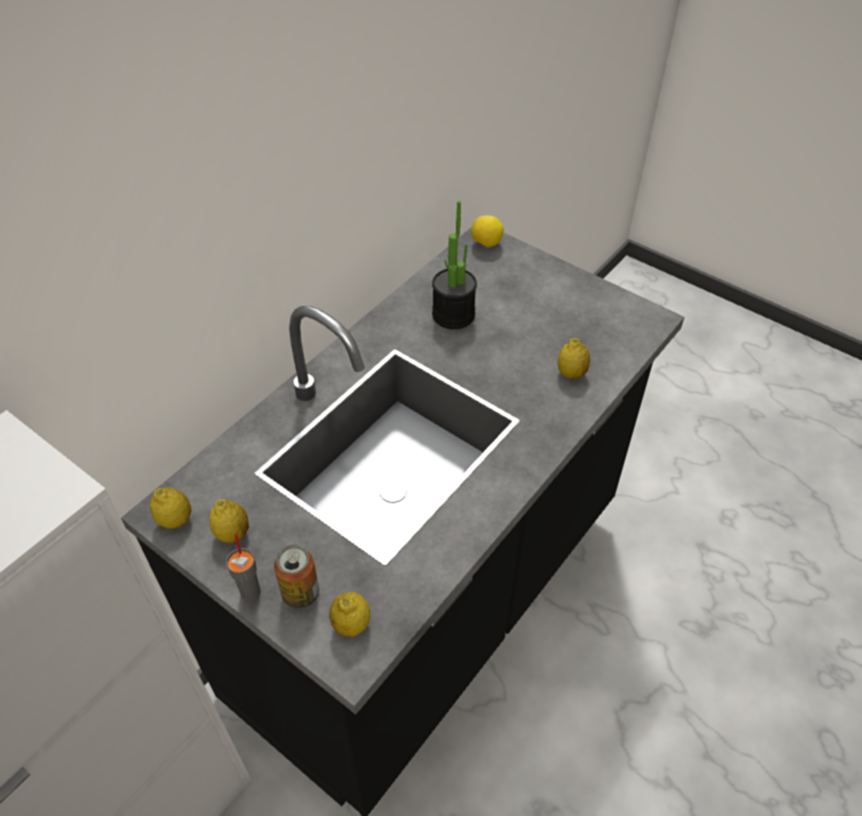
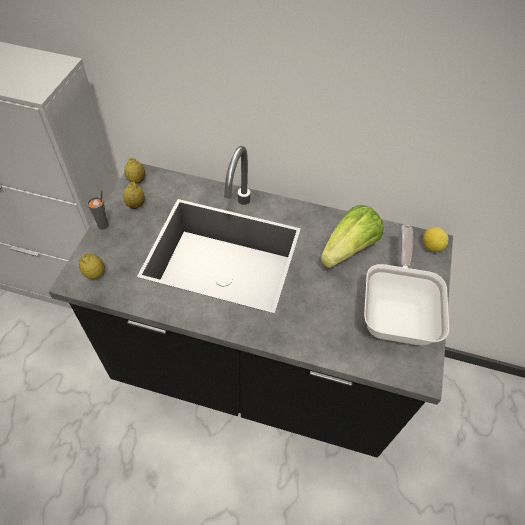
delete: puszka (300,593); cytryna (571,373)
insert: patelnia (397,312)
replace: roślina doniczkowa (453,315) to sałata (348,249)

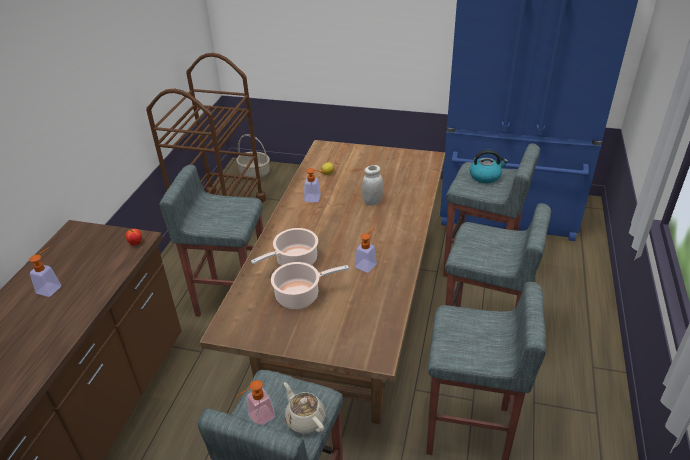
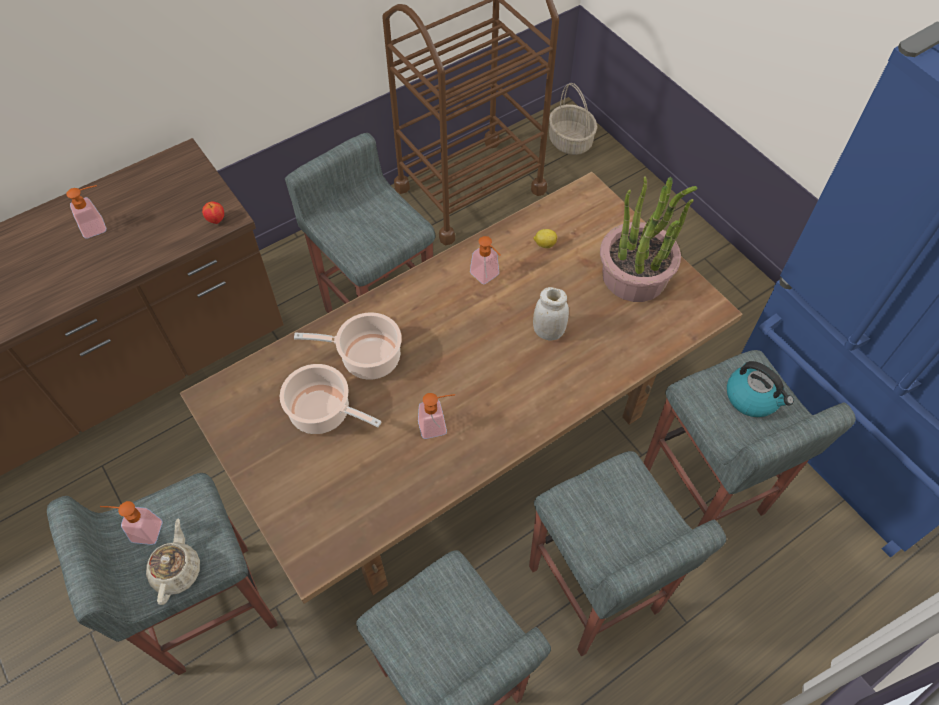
insert: roślina doniczkowa (635,276)

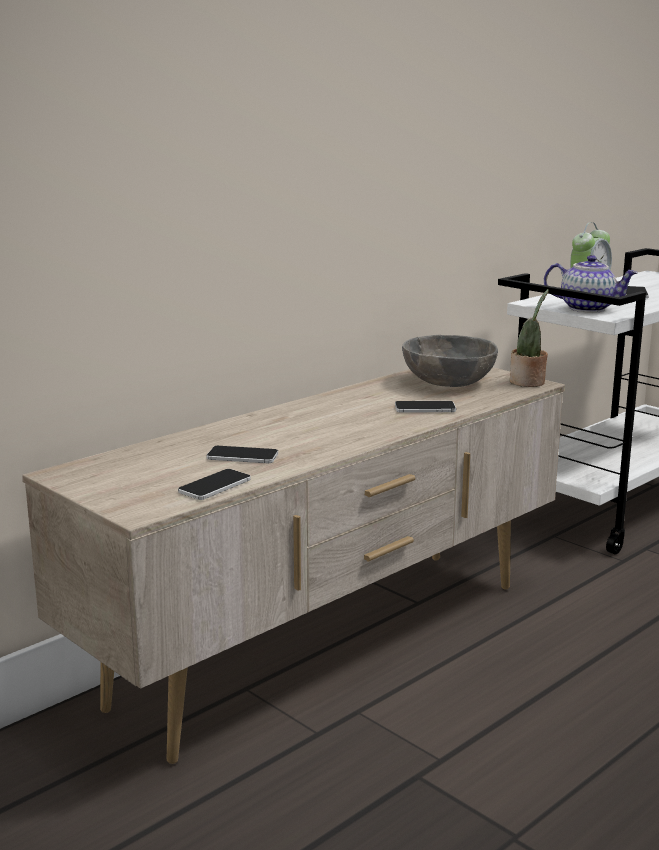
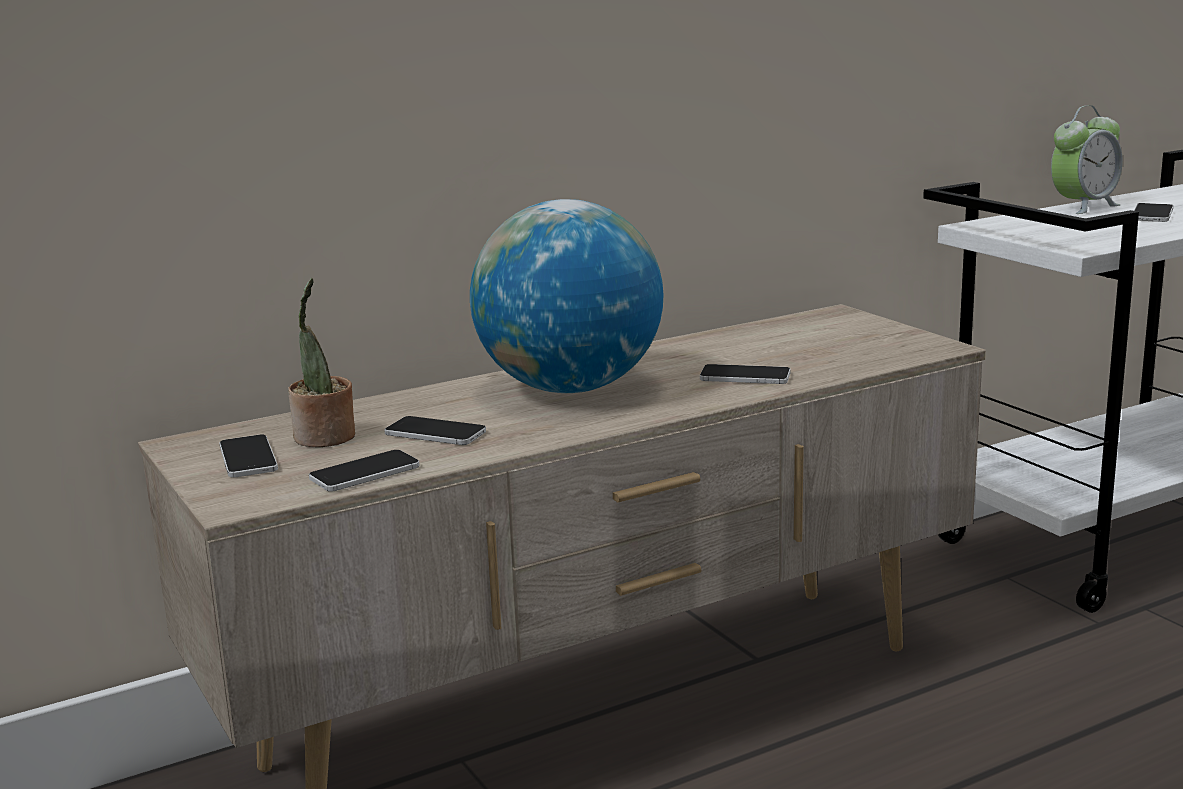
delete: miska (szary) (448,382); imbryk (588,308)
insert: telefon (248,458); globus (569,388)
move: roślina doniczkowa (528,383) to (324,438)

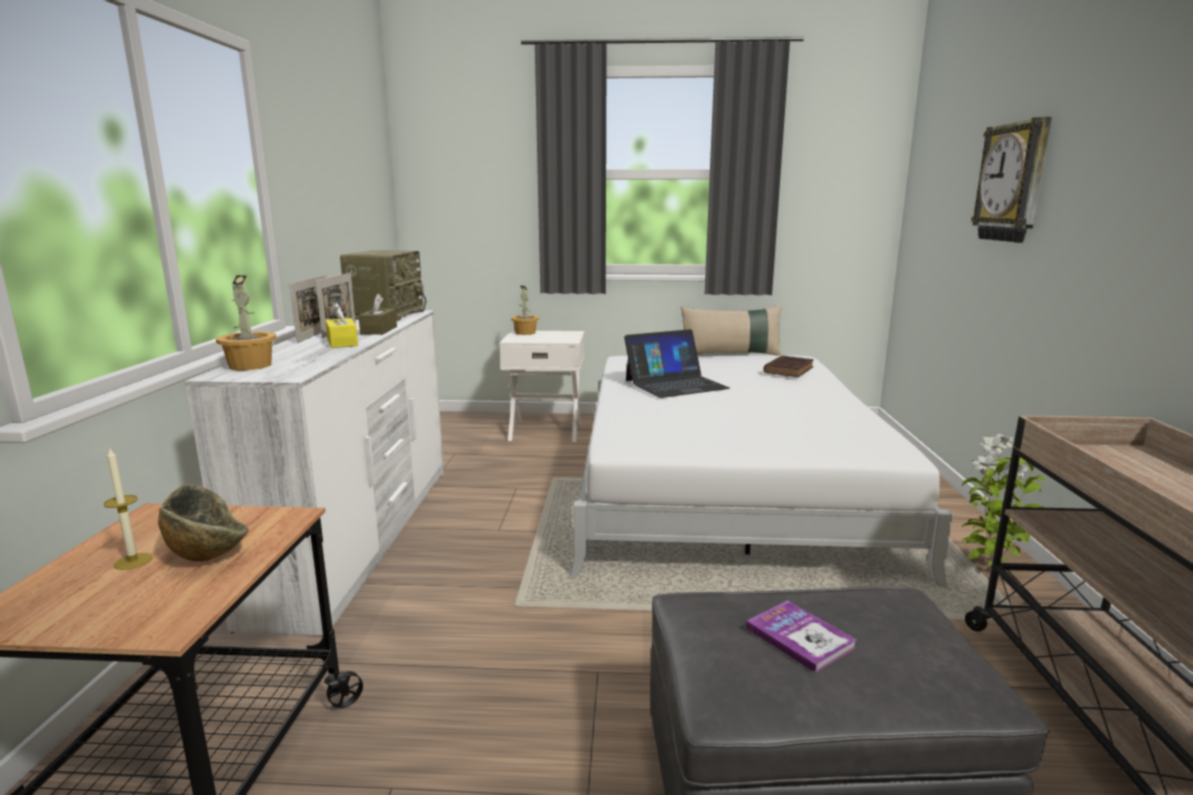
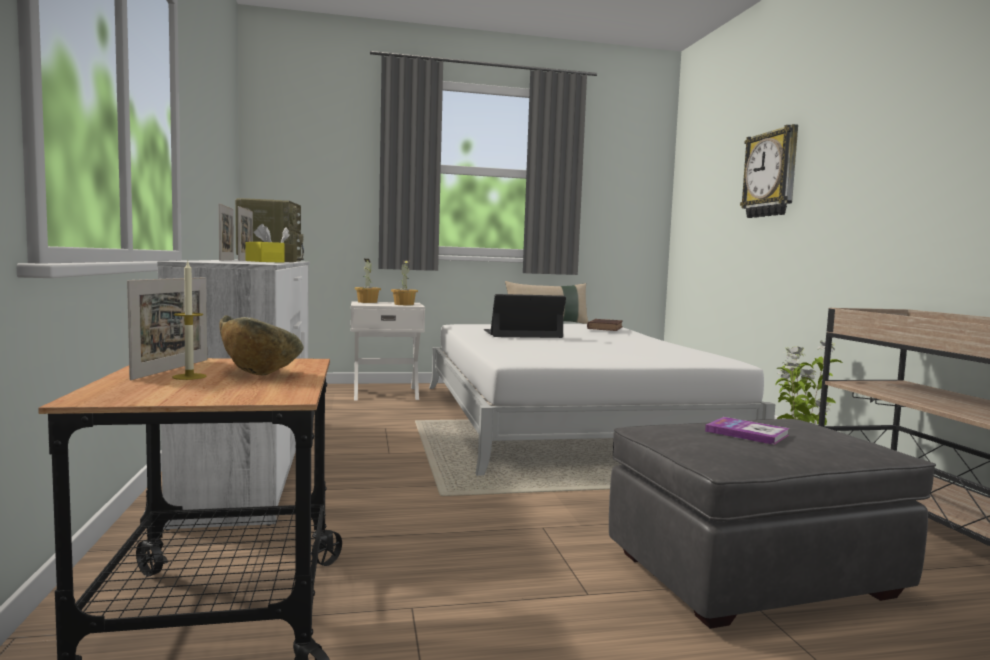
insert: ramka na zdjęcie (172,369)
move: roślina doniczkowa (251,365) to (404,304)
rotate: laptop (675,384) = (522,334) 150 degrees counterclockwise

TASK BRIEF — Scan the records above and report every line with the string "delete".

THE ANSWER —
delete: puszka (300,593); cytryna (571,373)
delete: miska (szary) (448,382); imbryk (588,308)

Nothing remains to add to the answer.